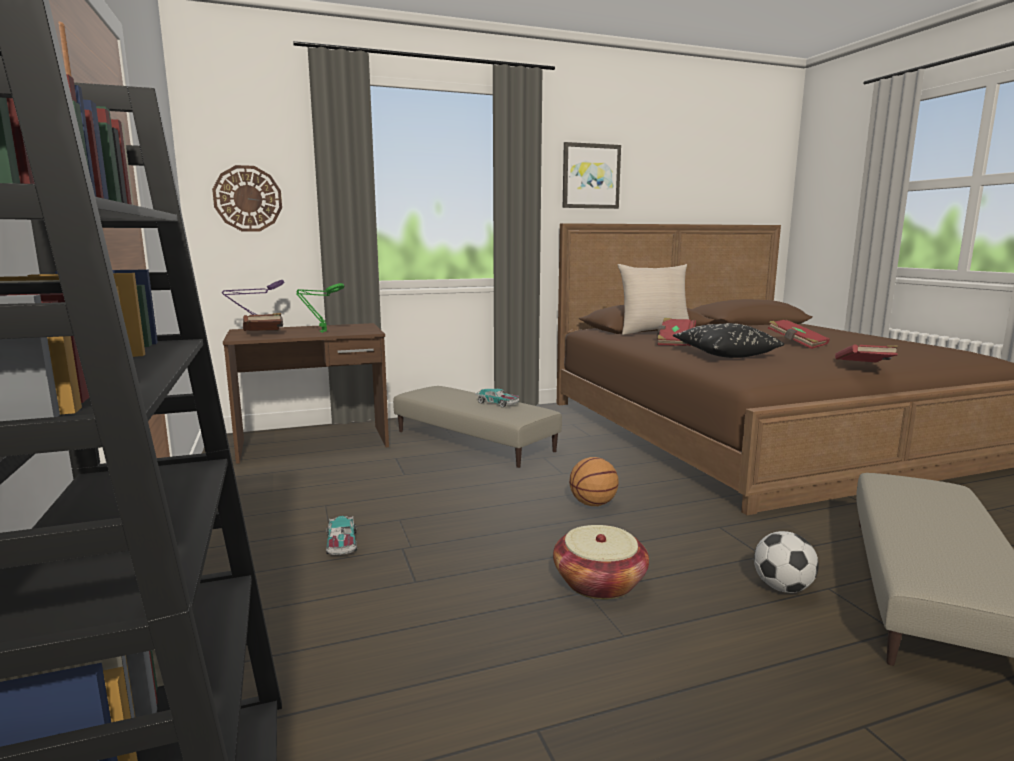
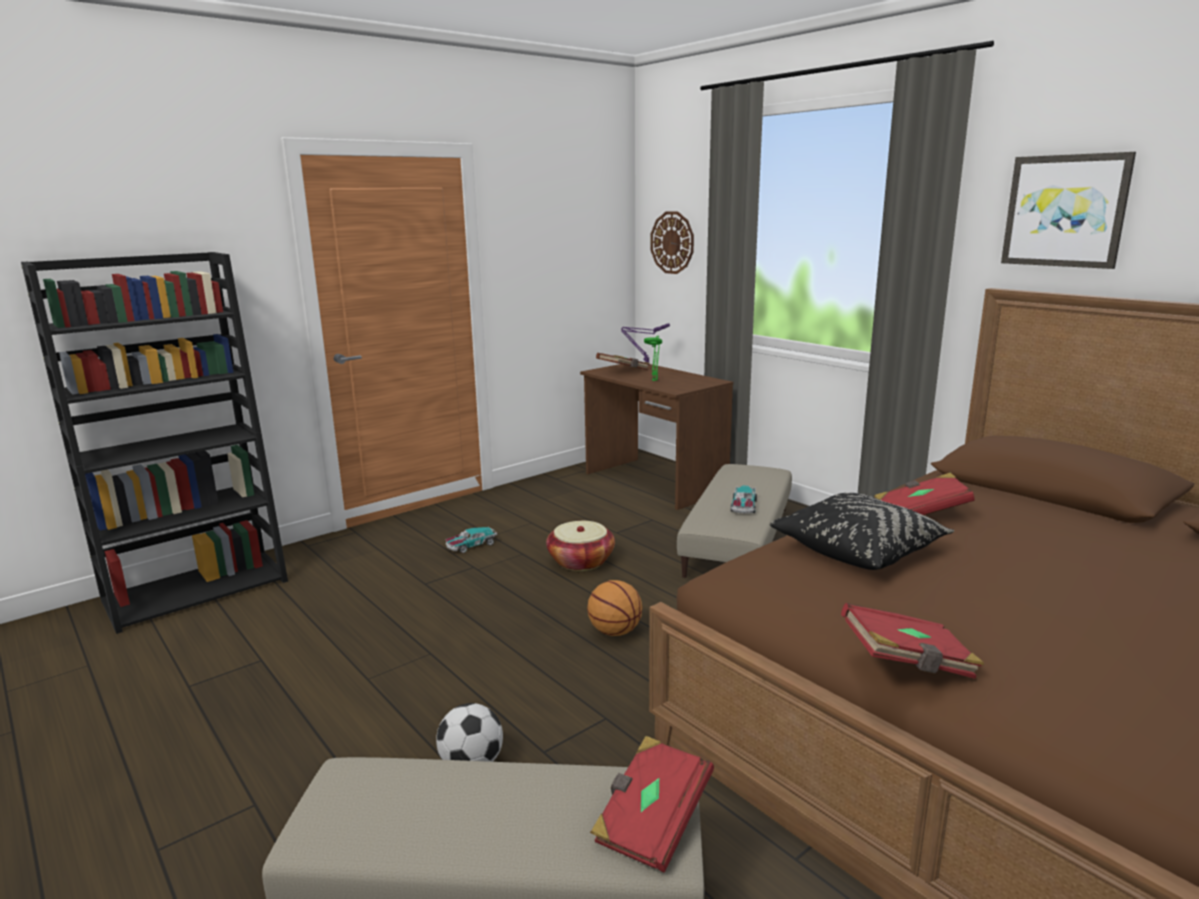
camera: 70 degrees right, 5 degrees up
(599, 583) = (447, 657): basket -> basket (581, 561)
(653, 332) = (996, 495): beige pillow -> none
(796, 344) = (1072, 605): red book -> red book (651, 821)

__Required action__:
Please print the data above once more, exactly and without images.

__Solution to the exercise__:
camera: 70 degrees right, 5 degrees up
(599, 583) = (447, 657): basket -> basket (581, 561)
(653, 332) = (996, 495): beige pillow -> none
(796, 344) = (1072, 605): red book -> red book (651, 821)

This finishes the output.